# Emperor 400 Spray bars



## dipseydodunkaroo (Jun 15, 2009)

I just set up my emperor 400 that i have not had set up for a while and the spray bars are not working. I think i am missing a part do drive the water up to the spray bars. If any one can tell me this part that would be amazing! I think it is the flow manifold housing cover, part number PR2122 if this is correct tell me please Thanks


----------



## RyanR (Apr 29, 2008)

How old is this Emperor? I think they may have redesigned it at some point (before I got into fish-keeping).

Our 3 Emperors (all only a few years old) simply have a "manifold" type thing that routes water to the filter media and then up to the spray bars. It also the top mounting point for the impeller molded into it... so that the unit won't work at all without it.

There is a cover plate on the bottom side of the manifold housing. If you don't have that, you may have the trouble you're having.
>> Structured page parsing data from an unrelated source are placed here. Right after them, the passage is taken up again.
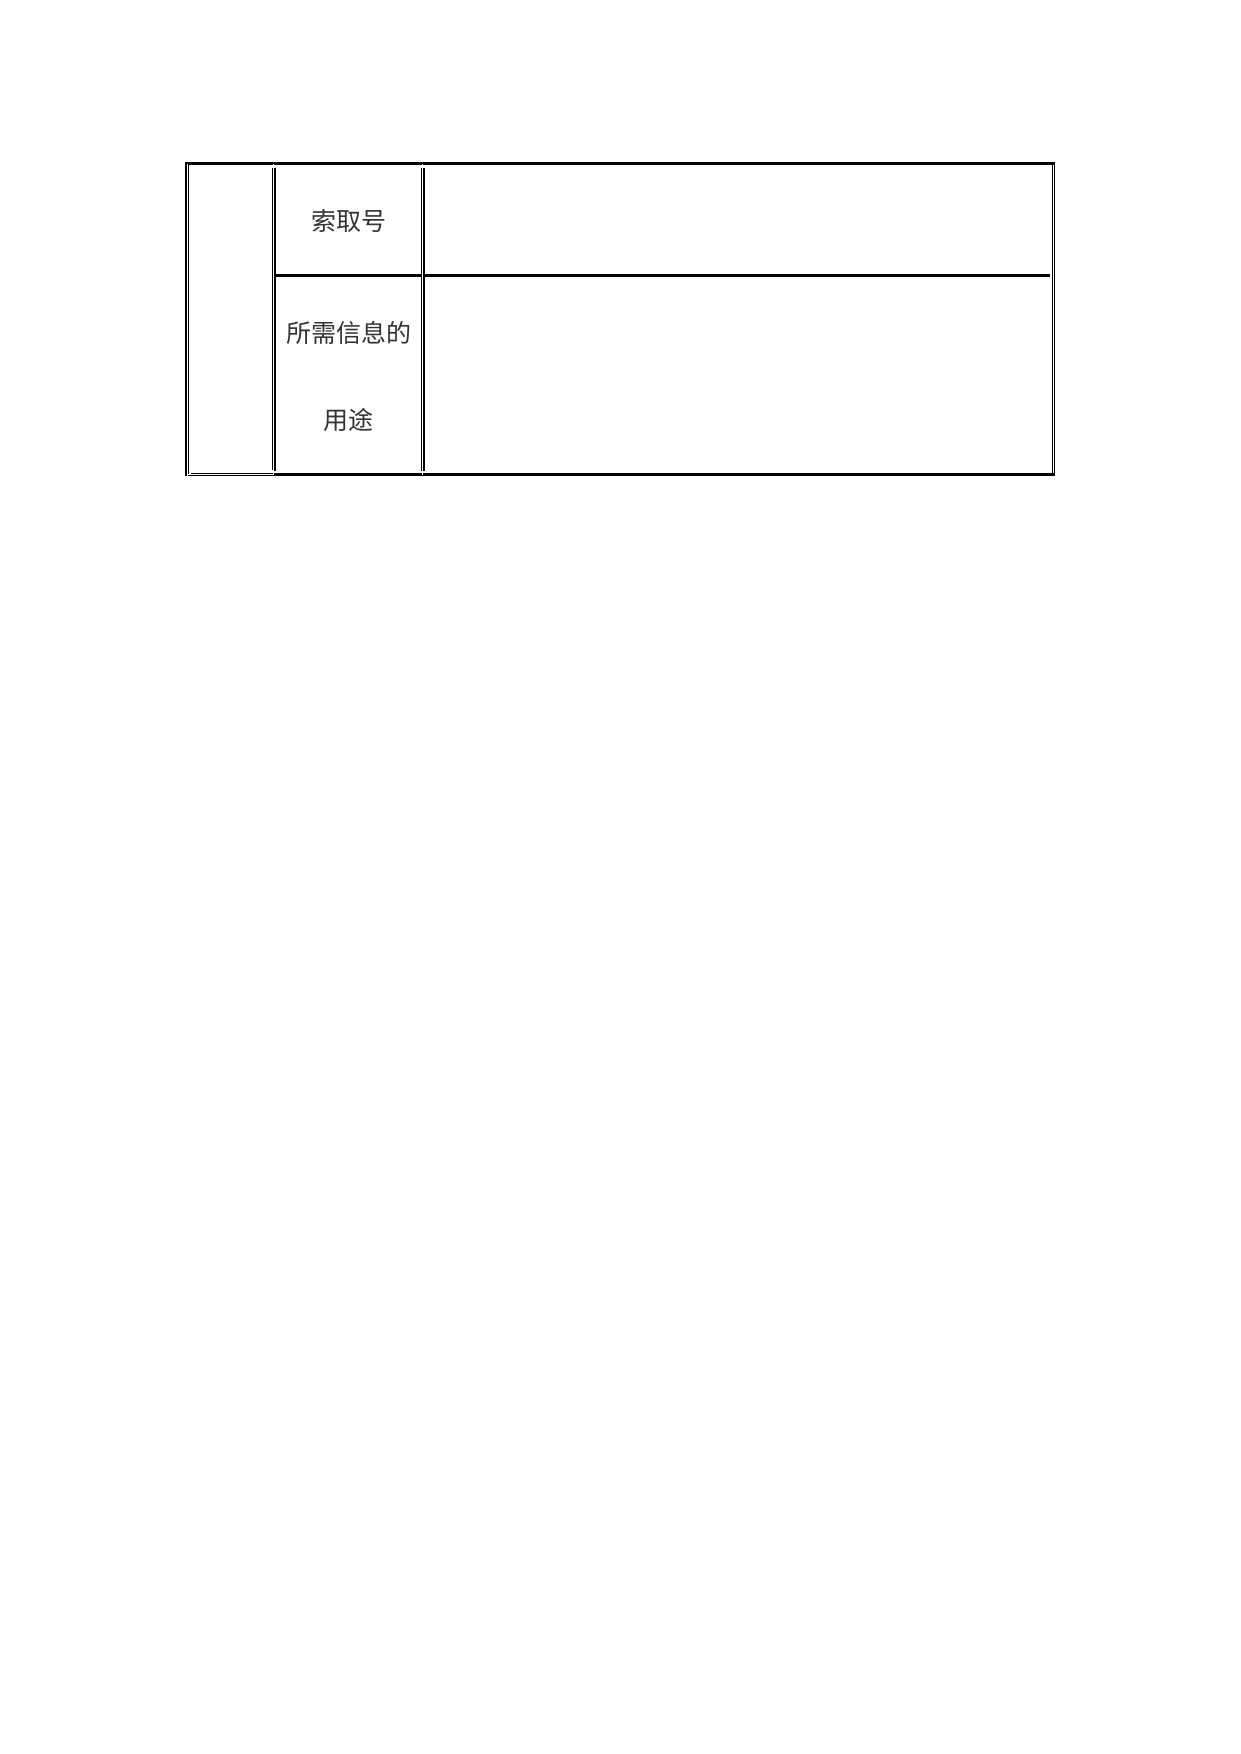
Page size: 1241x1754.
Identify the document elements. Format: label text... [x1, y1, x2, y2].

table_cell [423, 274, 1052, 473]
table_cell 所需信息的 用途 [274, 274, 423, 473]
table_cell [423, 165, 1052, 274]
table_cell 所需信息的 索取号 [274, 164, 423, 274]
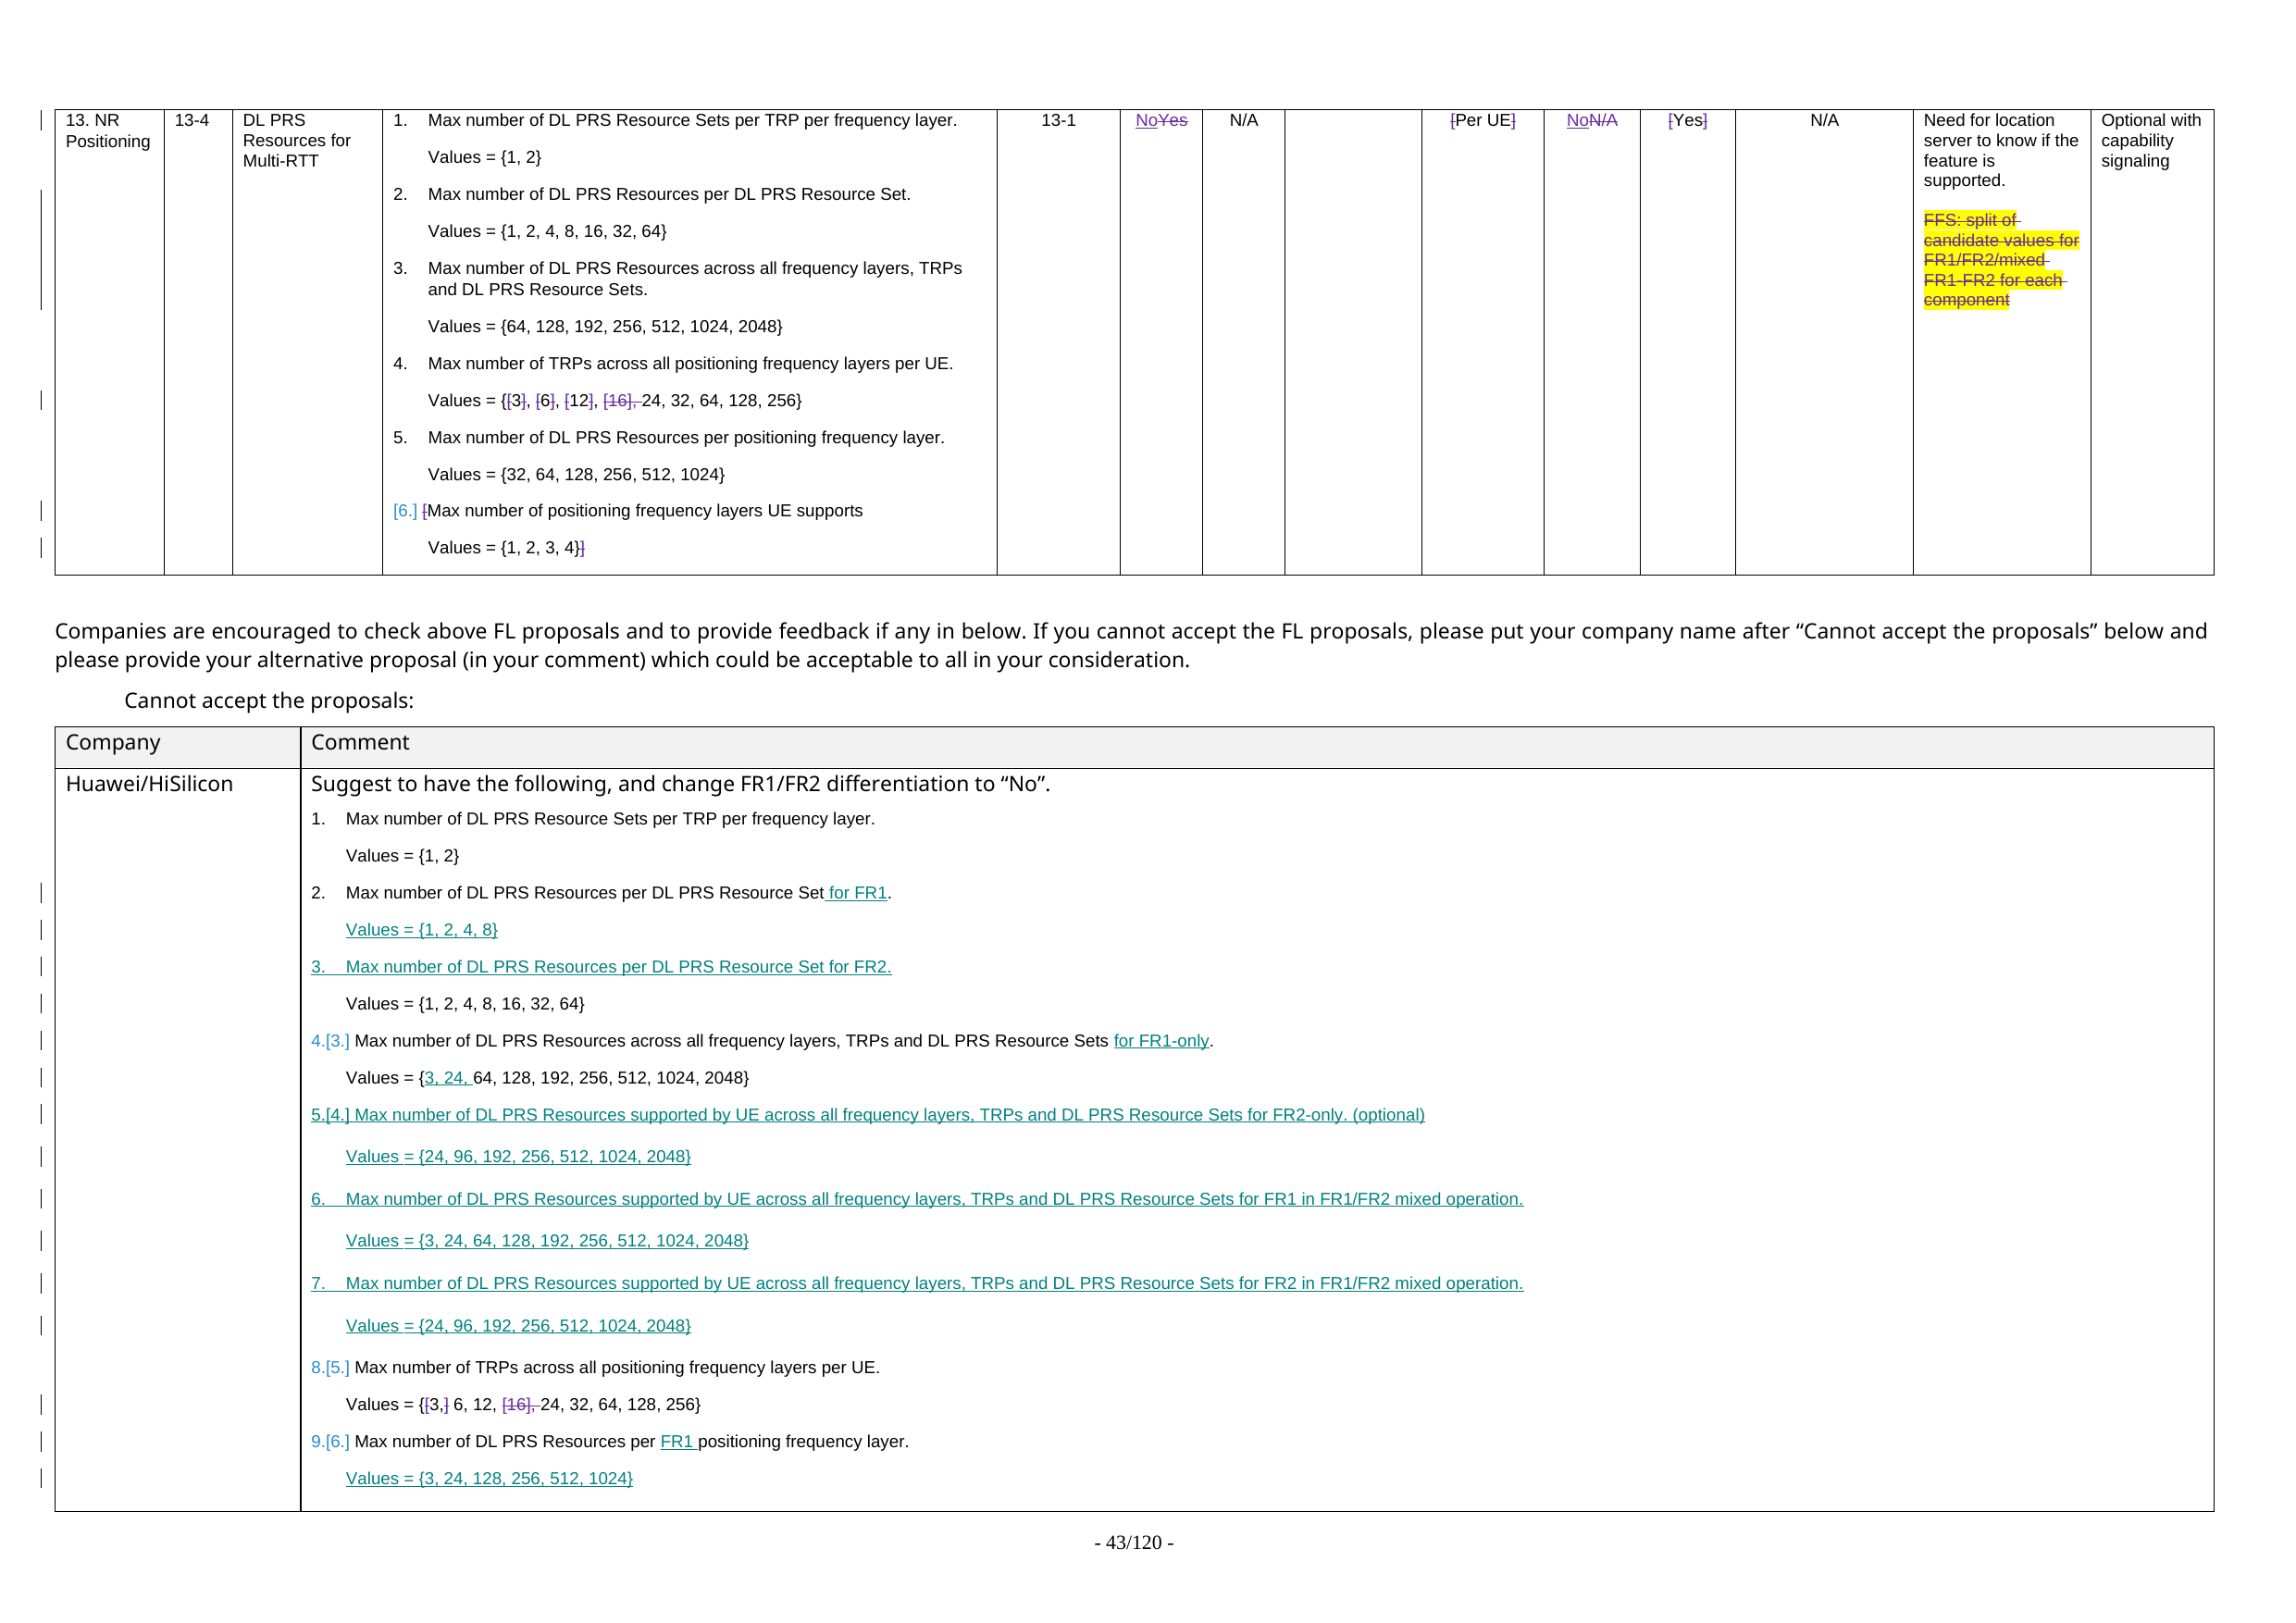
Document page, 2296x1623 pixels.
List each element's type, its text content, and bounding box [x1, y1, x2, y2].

table_header [1545, 110, 1640, 575]
table_header 13. NR Positioning [56, 110, 164, 575]
table_header Optional with capability signaling [2091, 110, 2214, 575]
table_header [1285, 110, 1421, 575]
table_header 13-4 [165, 110, 232, 575]
table_header 13-1 [998, 110, 1120, 575]
table_header Need for location server to know if the feature is supported. [1914, 110, 2091, 575]
table_header Yes [1641, 110, 1735, 575]
table_header Company [56, 727, 300, 767]
text Companies are encouraged to check above FL proposals and to provide feedback if any in below. If you cannot accept the FL proposals, please put your company name after “Cannot accept the proposals” below and please provide your alternative proposal (in your comment) which could be acceptable to all in your consideration. [55, 616, 2214, 674]
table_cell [302, 769, 2214, 1510]
table_header N/A [1736, 110, 1913, 575]
table_header DL PRS Resources for Multi-RTT [233, 110, 382, 575]
table_cell Huawei/HiSilicon [56, 769, 300, 1510]
table_header [1121, 110, 1202, 575]
table_header Max number of DL PRS Resource Sets per TRP per frequency layer. Values = {1, 2} Max number of DL PRS Resources per DL PRS Resource Set. Values = {1, 2, 4, 8, 16, 32, 64} Max number of DL PRS Resources across all frequency layers, TRPs and DL PRS Resource Sets. Values = {64, 128, 192, 256, 512, 1024, 2048} Max number of TRPs across all positioning frequency layers per UE. Values = {3, 6, 12, 24, 32, 64, 128, 256} Max number of DL PRS Resources per positioning frequency layer. Values = {32, 64, 128, 256, 512, 1024} Max number of positioning frequency layers UE supports Values = {1, 2, 3, 4} [383, 110, 997, 575]
table_header Per UE [1422, 110, 1544, 575]
text Cannot accept the proposals: [55, 686, 2214, 714]
table_header N/A [1203, 110, 1285, 575]
table_header Comment [302, 727, 2214, 767]
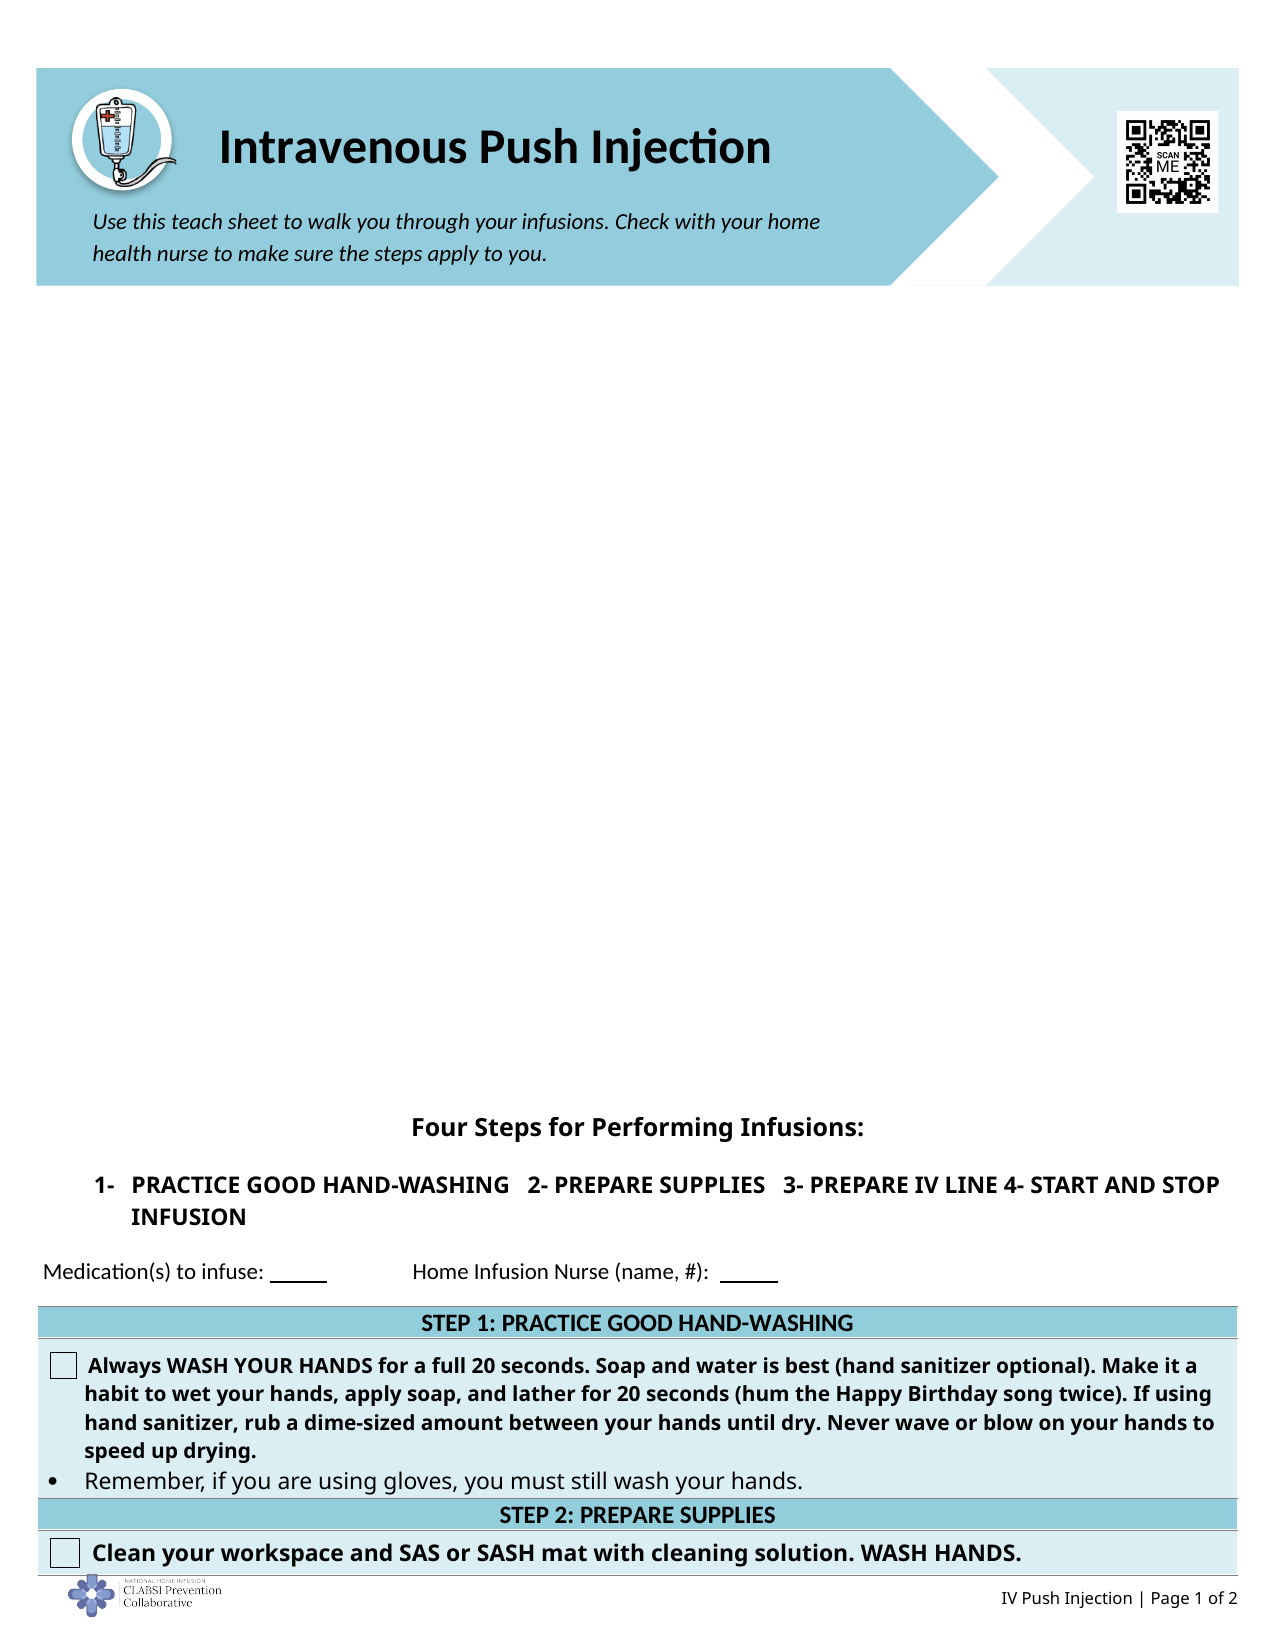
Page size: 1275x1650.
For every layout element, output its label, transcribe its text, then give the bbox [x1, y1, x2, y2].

table_header STEP 1: PRACTICE GOOD HAND-WASHING [38, 1307, 1237, 1337]
subtitle Four Steps for Performing Infusions: [37, 1109, 1237, 1143]
table_cell STEP 2: PREPARE SUPPLIES [38, 1499, 1237, 1529]
picture [95, 97, 177, 187]
table_cell Always WASH YOUR HANDS for a full 20 seconds. Soap and water is best (hand sanitizer optional). Make it a habit to wet your hands, apply soap, and lather for 20 seconds (hum the Happy Birthday song twice). If using hand sanitizer, rub a dime-sized amount between your hands until dry. Never wave or blow on your hands to speed up drying. Remember, if you are using gloves, you must still wash your hands. [38, 1339, 1237, 1498]
picture [64, 1576, 224, 1621]
subtitle Medication(s) to infuse: Home Infusion Nurse (name, #): [37, 1257, 1237, 1285]
picture [1117, 111, 1219, 213]
table_cell Clean your workspace and SAS or SASH mat with cleaning solution. WASH HANDS. [38, 1531, 1237, 1574]
list PRACTICE GOOD HAND-WASHING 2- PREPARE SUPPLIES 3- PREPARE IV LINE 4- START AND STOP INFUSION [94, 1169, 1237, 1232]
I just checked marineland.com.... under parts, they have that cover plate for $2.38USD


----------



## steelers fan (Jun 26, 2009)

did you clean it well...they may have some re-designing but mine have a sort of pipe cleaner that comes with it. the bar can get clogged easily with algea and a quick reamming usually restores flow


----------



## klc9100 (Apr 14, 2009)

yep. that's what happened to mine. i noticed that the bio-wheels on one of mine were barely turning. i took the wheels out and found that there was no water coming out of the holes in the spray bars. i took them off, cleaned them out and they worked like new. the holes are very small and clog-up easily.


----------



## bombero (Mar 28, 2006)

same here, even after running for a long time i have take a toothpick and clean the holes once in a while.


----------



## Dj823cichild (Mar 30, 2009)

Yeah I keep an eye on mine as well, a little brush here and there with the pipe cleaner and they work great.


----------



## Dkata (Jan 26, 2018)

My wife`s filter spray bar never worked. All components were there. What I discovered was the impeller was up to high, bypassing the channel sending water to spray bars. I added two small washers to the stainless needle prior to inserting the needle into the propeller piece. Yes, these are very tiny washers but available at your hardware store. Give it a try.works great.


----------